* To do: Write out the entries below exactly as they stand. Skip every image.

* Information provided:

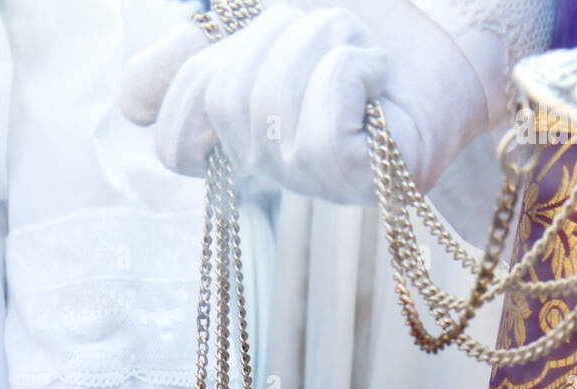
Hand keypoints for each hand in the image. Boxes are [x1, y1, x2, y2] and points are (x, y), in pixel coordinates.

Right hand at [120, 0, 492, 204]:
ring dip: (318, 43)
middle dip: (275, 37)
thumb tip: (132, 103)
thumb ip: (193, 49)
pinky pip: (316, 128)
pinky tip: (375, 79)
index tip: (232, 49)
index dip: (190, 91)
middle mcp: (273, 166)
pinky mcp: (363, 183)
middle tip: (325, 32)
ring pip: (269, 105)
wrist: (444, 11)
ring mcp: (317, 182)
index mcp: (241, 131)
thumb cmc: (357, 12)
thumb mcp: (255, 20)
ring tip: (357, 51)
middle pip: (224, 98)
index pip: (172, 142)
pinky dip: (347, 72)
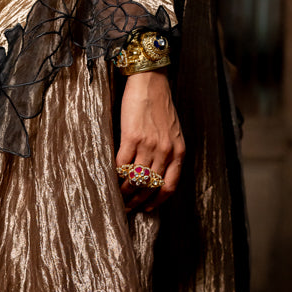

* Reply:
Hand keypoints for each hand in the image. Boxes are [x1, y1, x2, y2] and points are (x, y), in pixel coordinates.

Right hand at [120, 0, 492, 204]:
ring dip: (318, 43)
middle dip: (275, 37)
thumb tip: (132, 103)
thumb ip: (193, 49)
pinky pip: (316, 128)
pinky tip: (375, 79)
index tip: (232, 49)
index dip: (190, 91)
middle mcp: (273, 166)
pinky mcp: (363, 183)
middle tip: (325, 32)
ring pip: (269, 105)
wrist: (444, 11)
ring mcp: (317, 182)
index mcp: (241, 131)
thumb cmc: (357, 12)
thumb mcp: (255, 20)
ring tip: (357, 51)
middle pip: (224, 98)
index pip: (172, 142)
pinky dip: (347, 72)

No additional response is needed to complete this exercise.